EXERCISE REQUIREMENTS: Looking at the entries underneath, work out how many lines contain "hand". Write only that number.

STORED DATA:
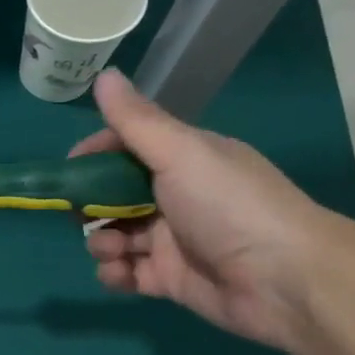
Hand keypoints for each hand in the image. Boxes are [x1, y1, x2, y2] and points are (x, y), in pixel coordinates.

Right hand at [72, 70, 354, 351]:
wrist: (284, 279)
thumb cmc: (229, 206)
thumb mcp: (180, 153)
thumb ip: (136, 120)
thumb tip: (103, 75)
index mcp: (185, 160)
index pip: (128, 149)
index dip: (96, 156)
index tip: (70, 170)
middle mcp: (177, 196)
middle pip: (115, 196)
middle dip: (91, 206)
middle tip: (82, 217)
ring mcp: (172, 240)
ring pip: (116, 236)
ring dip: (101, 243)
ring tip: (111, 250)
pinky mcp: (170, 279)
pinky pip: (127, 273)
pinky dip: (115, 273)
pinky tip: (119, 273)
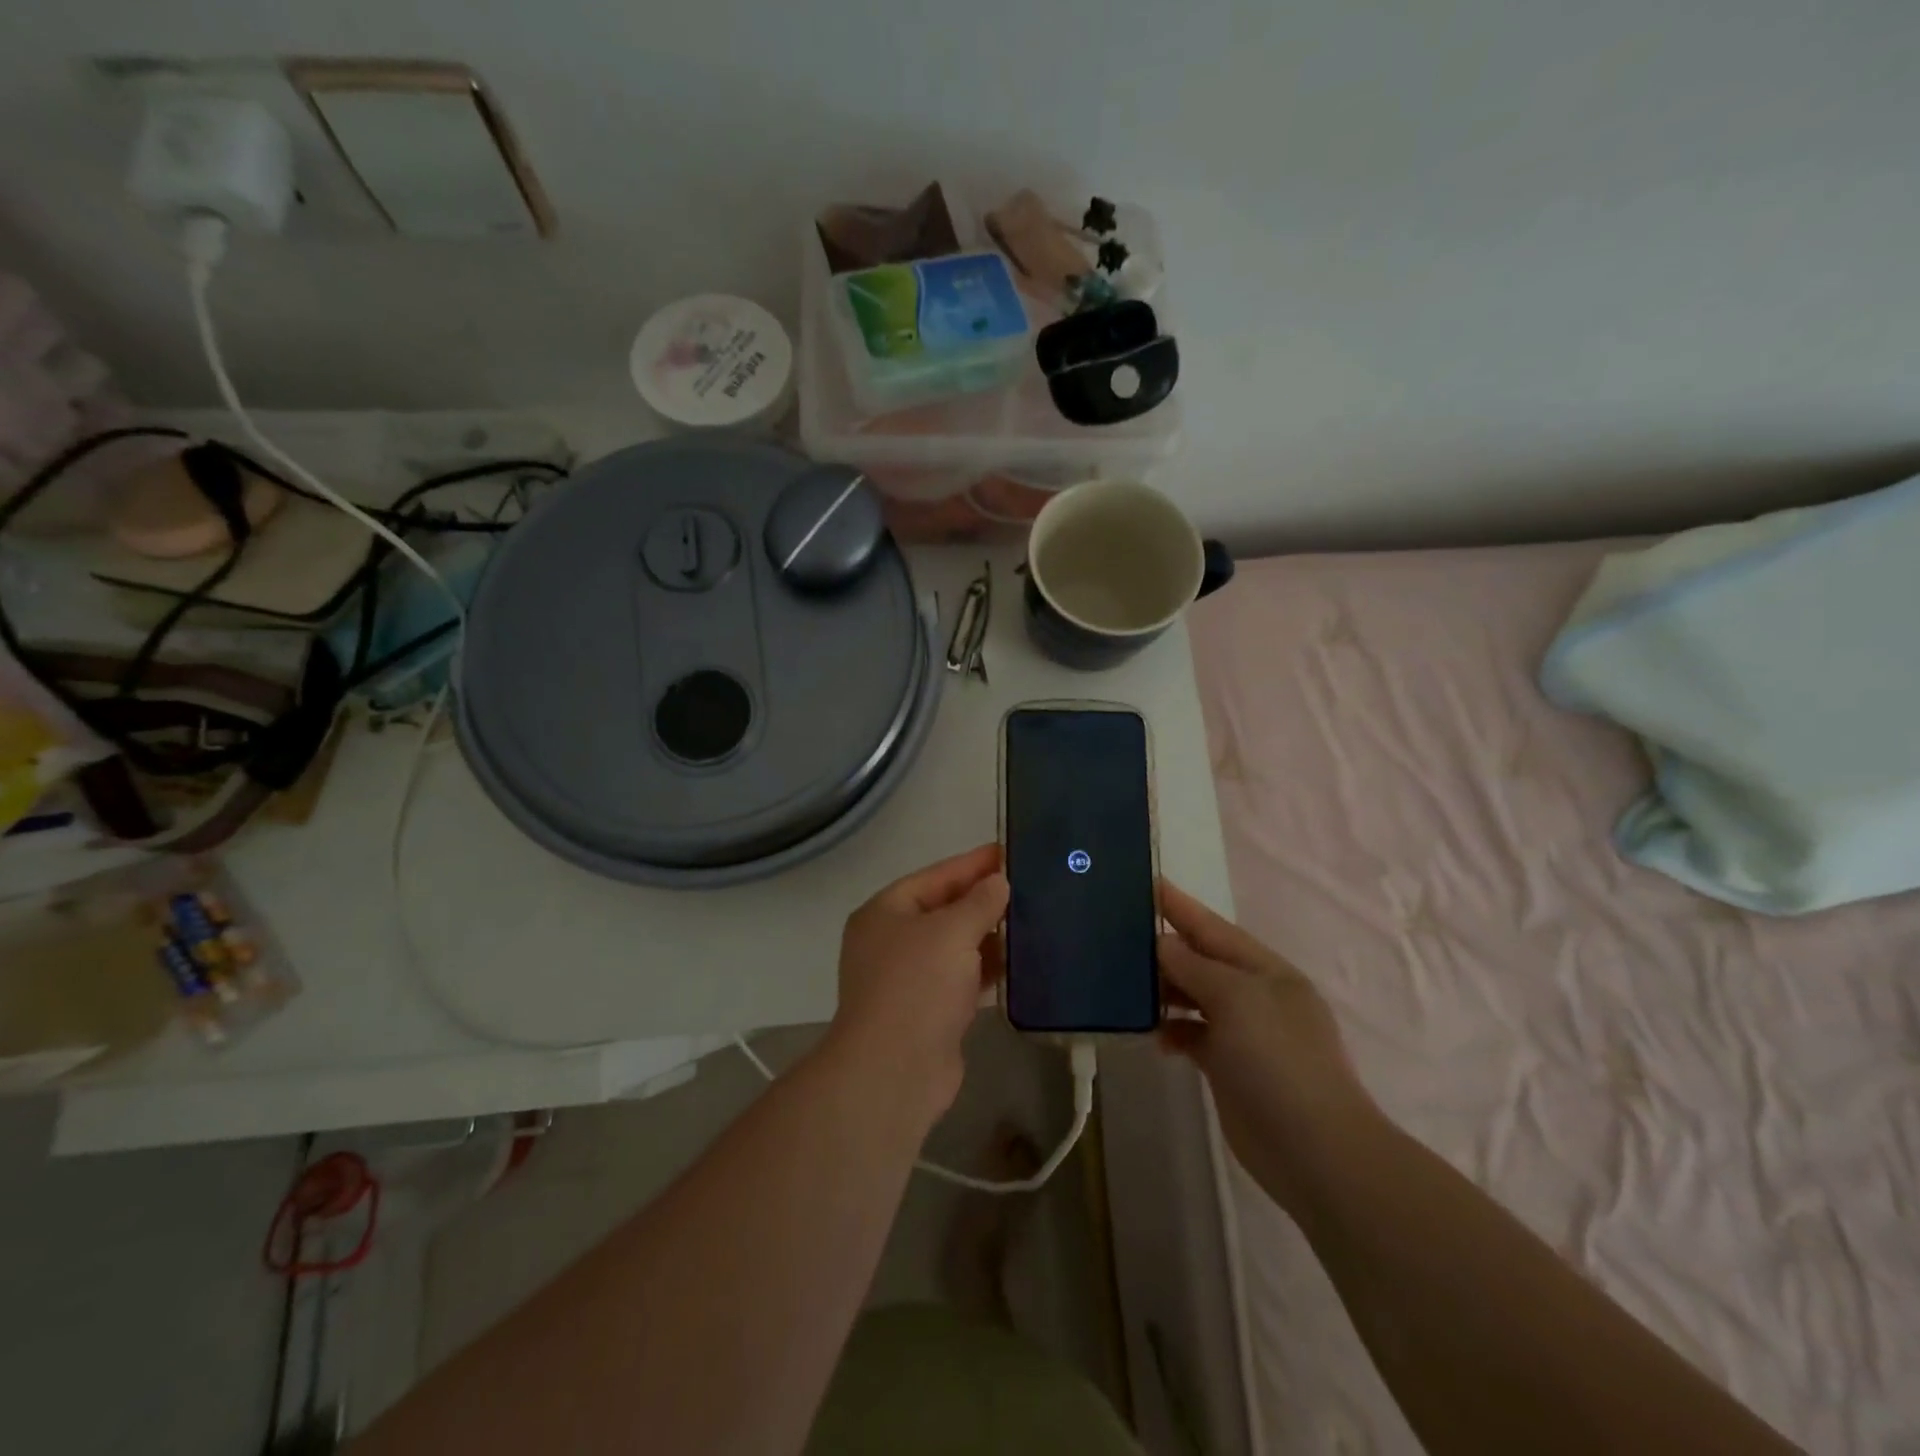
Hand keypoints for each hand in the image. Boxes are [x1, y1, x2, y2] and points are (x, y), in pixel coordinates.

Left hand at [828, 845, 1007, 1123]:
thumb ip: (979, 903)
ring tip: (1032, 919)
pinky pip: (962, 978)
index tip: (1007, 851)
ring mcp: (909, 978)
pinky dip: (986, 969)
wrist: (894, 1070)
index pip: (934, 876)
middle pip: (944, 910)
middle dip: (983, 900)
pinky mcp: (928, 1011)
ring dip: (988, 936)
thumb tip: (998, 883)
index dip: (972, 864)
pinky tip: (1019, 963)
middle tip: (1028, 886)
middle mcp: (892, 941)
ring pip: (955, 946)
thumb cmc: (917, 986)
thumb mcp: (951, 932)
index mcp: (885, 912)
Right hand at [1157, 880, 1377, 1216]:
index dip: (1180, 906)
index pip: (1213, 927)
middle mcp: (1255, 995)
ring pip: (1194, 997)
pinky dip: (1172, 1030)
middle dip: (1166, 947)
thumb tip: (1162, 944)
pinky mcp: (1229, 1066)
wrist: (1315, 1151)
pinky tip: (1153, 1035)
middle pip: (1202, 960)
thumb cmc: (1278, 1061)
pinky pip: (1192, 1034)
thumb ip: (1194, 967)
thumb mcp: (1236, 1000)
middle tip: (1118, 934)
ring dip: (1165, 990)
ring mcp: (1244, 1032)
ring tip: (1126, 985)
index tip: (1146, 882)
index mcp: (1266, 970)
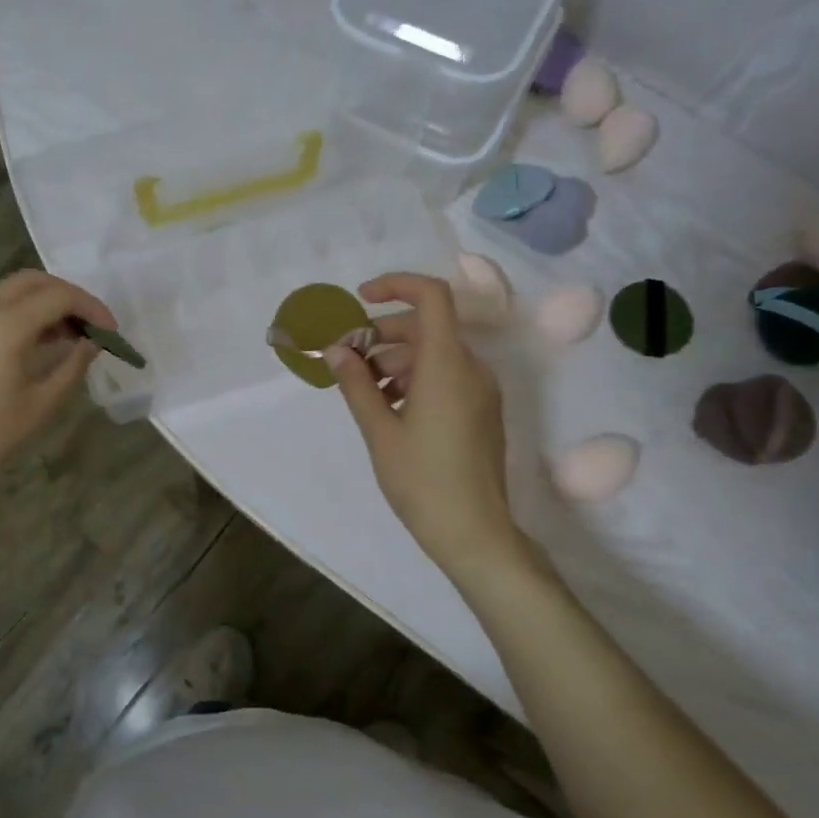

SOLUTION BELOW: 5